● **Task goal**
Every line below needs to be printed again exactly, without any of its pictures.

● **Material provided**
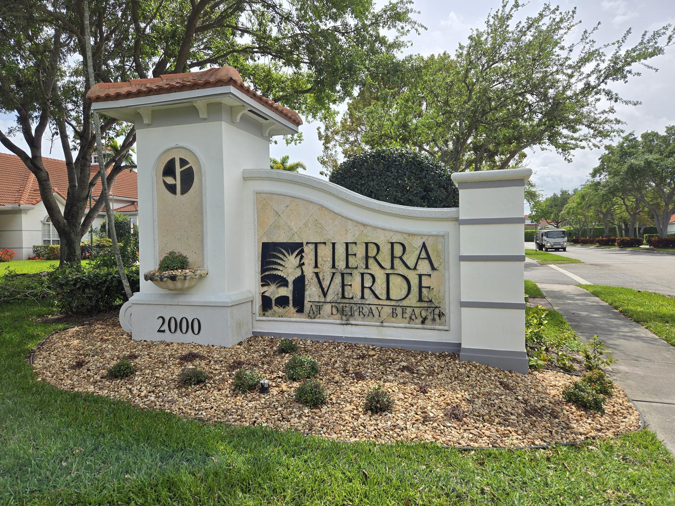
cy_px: 253
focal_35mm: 23
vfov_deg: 58.9
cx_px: 338
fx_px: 448
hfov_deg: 73.9
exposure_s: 1/2071
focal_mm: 5.4
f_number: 1.8
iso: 25
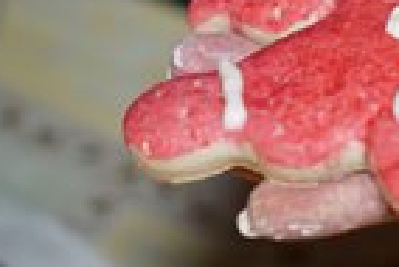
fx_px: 2097
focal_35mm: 189
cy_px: -27
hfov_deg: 10.7
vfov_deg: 7.2
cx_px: 452
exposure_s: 1/160
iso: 3200
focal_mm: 67
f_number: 4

● **Answer for the task**
cy_px: 253
focal_35mm: 23
vfov_deg: 58.9
cx_px: 338
fx_px: 448
hfov_deg: 73.9
exposure_s: 1/2071
focal_mm: 5.4
f_number: 1.8
iso: 25
fx_px: 2097
focal_35mm: 189
cy_px: -27
hfov_deg: 10.7
vfov_deg: 7.2
cx_px: 452
exposure_s: 1/160
iso: 3200
focal_mm: 67
f_number: 4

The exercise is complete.